Din ile siyasetin ilişkisi tarih boyunca karmaşık bir yapı olagelmiştir. Özellikle son iki-üç yüzyıl din ve siyasetin konumunun ve birbiri ile olan bağının nasıl olması gerektiği tartışmalarının yoğun biçimde yaşandığı ve günümüze de büyük oranda etkisi olan bir dönemi ifade etmektedir.
Günümüzde din ve siyasetin ilişkisini tartışırken tartışmanın ağırlıklı olarak dinin siyasete etkisi doğrultusunda yapıldığını ve tartışmaların dinin siyasete müdahale etmemesi gerekliliği üzerinde yoğunlaştığını görüyoruz.
Ancak özellikle ülkemizi göz önüne aldığımızda bugün din siyaset ilişkisinde gözden kaçırılan bir nokta olduğunu düşünüyorum: Siyaset dine ve dini anlayışa daha fazla ve tehlikeli biçimde tesir etmektedir.
Nasıl mı?
Gelin beraber düşünelim:
Türkiye’de son birkaç yıldır tartışılan “ılımlı İslam” sözcüğü aslında siyasetin dinden beklentisini ifade etmiyor mu? Buna göre kapitalizmin Hıristiyanlıktan aldığı cevabın yani Protestanlığın benzeri bir cevap İslam’dan da beklenmiyor mu?
Yine din temelli olarak ortaya çıkan şiddetin altında yatan gerçek neden siyasi hesap ve dinin bunlara göre yorumlanması değil midir? Mesela daha yaklaşık bir ay önce ABD konsolosluğuna yapılan saldırıda saldırganların dini yaklaşım ve temellendirmeleri siyasi bir yaklaşımı ifade etmiyor mu?
Aynı şekilde Türkiye’ye baktığımızda dinen açıkça yanlış uygulamalar yapan bazı siyasilerin “kendi siyasi görüşlerinden” olduğu gerekçesiyle bazı dindar muhafazakarlar tarafından eleştirilmekten dahi uzak tutulmaları siyasi bir tutum değil midir? Benzer yanlışlar başka siyasi görüşteki insanlar tarafından yapıldığında yapanların şiddetli eleştiri ve muhalefete maruz kalmaları dine siyaseten bakmanın göstergesi değil midir?
Bahsettiğimiz örnekler çoğaltılabilir.
Şüphesiz dine uygun hareket etmiş olmak veya olmamak siyasi tutum ve tavra göre değil dinin prensiplerinden yola çıkarak anlaşılabilir. Ancak örneklerde de görüldüğü üzere dinen neyin doğru neyin yanlış olduğu günümüzde siyasi akımların yönlendirmelerinden ciddi oranda etkilenmektedir.
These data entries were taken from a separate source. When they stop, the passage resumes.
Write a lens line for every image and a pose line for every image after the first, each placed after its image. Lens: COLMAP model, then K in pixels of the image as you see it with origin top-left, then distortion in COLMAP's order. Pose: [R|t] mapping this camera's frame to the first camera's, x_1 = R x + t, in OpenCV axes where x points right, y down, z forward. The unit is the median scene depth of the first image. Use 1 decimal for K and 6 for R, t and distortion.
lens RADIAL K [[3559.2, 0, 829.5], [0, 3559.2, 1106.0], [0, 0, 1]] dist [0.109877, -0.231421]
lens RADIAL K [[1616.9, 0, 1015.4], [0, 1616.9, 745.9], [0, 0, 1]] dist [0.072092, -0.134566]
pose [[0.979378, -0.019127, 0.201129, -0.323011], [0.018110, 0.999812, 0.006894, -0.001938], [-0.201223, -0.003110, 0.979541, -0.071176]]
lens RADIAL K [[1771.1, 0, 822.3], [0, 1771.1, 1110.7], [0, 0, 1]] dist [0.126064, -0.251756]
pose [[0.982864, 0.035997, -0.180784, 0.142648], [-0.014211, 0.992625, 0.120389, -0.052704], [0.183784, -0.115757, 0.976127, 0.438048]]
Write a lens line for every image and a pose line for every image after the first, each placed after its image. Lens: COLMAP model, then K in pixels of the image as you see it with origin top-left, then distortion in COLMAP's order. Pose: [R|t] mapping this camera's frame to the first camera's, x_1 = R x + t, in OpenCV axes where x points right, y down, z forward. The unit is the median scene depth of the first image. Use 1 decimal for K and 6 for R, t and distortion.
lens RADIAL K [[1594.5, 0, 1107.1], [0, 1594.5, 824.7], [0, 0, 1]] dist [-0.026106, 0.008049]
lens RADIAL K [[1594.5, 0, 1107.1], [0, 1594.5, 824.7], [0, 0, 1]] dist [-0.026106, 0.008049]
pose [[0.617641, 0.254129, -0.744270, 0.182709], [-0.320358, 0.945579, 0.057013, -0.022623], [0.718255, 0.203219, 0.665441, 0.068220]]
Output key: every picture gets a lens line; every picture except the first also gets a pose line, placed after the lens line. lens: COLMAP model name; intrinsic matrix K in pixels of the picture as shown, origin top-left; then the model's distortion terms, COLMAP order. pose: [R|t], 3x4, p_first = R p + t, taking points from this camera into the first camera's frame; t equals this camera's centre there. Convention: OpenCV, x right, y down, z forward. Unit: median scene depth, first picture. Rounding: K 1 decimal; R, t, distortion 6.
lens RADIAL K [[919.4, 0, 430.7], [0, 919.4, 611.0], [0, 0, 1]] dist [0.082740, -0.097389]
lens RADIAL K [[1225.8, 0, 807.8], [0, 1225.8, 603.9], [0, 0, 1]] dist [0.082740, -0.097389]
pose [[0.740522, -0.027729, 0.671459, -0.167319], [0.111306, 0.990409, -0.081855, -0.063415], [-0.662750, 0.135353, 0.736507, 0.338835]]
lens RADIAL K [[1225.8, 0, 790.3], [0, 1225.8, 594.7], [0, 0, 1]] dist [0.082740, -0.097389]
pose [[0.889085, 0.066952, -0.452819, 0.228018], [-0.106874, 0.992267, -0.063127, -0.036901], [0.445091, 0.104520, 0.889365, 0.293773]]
Bunun en tehlikeli neticesi ise siyaset üzerinden insanların iman ve inançlarının tartılmaya ve Müslümanlıklarının sorgulanmaya başlanmasıdır ki bu yaklaşım toplum olarak bizi birbirimize bağlayan değerlerin birleştiriciliğini kaybetmesine yol açmaktadır. Bunun tabii sonucu ise aynı kültür içinde dahi sosyal parçalanmaların ve çatışmaların daha derin yaşanmasıdır.
Nitekim dini temel alan çatışmalar hem daha sert hem de daha kalıcı olmaktadır ki tarih bunun örnekleriyle doludur. Zira “sonsuz hayatı kazanma” ümidi, insanların akla hayale gelmeyecek şeyleri yapabilmeleri için önemli bir motivasyon unsurudur ve bu motivasyon yanlışa yönlendirildiğinde ne dine ne de insanlığa sığan fiillerin ortaya çıkması kaçınılmazdır.
Dolayısıyla siyasilerin ve ilim adamlarının meseleyi basmakalıp söylemlerle ele almaktan uzak durmak suretiyle konuya sağduyu ile yaklaşıp problemleri işbirliği içinde değerlendirmeleri ve çözüme yönelik projeler geliştirmeleri zorunluluk haline gelmiştir. Kendini tekrar etmekten öteye gidemeyen tartışmaların meseleye çözüm getirmek şöyle dursun, ayrışma ve çatışmayı tetiklediği ve çözüm için gerekli işbirliği zeminini ortadan kaldırdığını senelerdir yeterince tecrübe etmiş bulunuyoruz!
Dünyada da din – siyaset ilişkisi dahilinde benzer sıkıntıların yaşanması ise bahsettiğimiz etkinin hızla yayılması anlamına geldiği için geç kalınması halinde yanlış yönlendirmelerin kurbanı bu kez toplumun geneli olacaktır.
Bu yüzden meselenin kaynağı değil çözümü olması gerekenlere soruyorum: Bu bedele değer mi?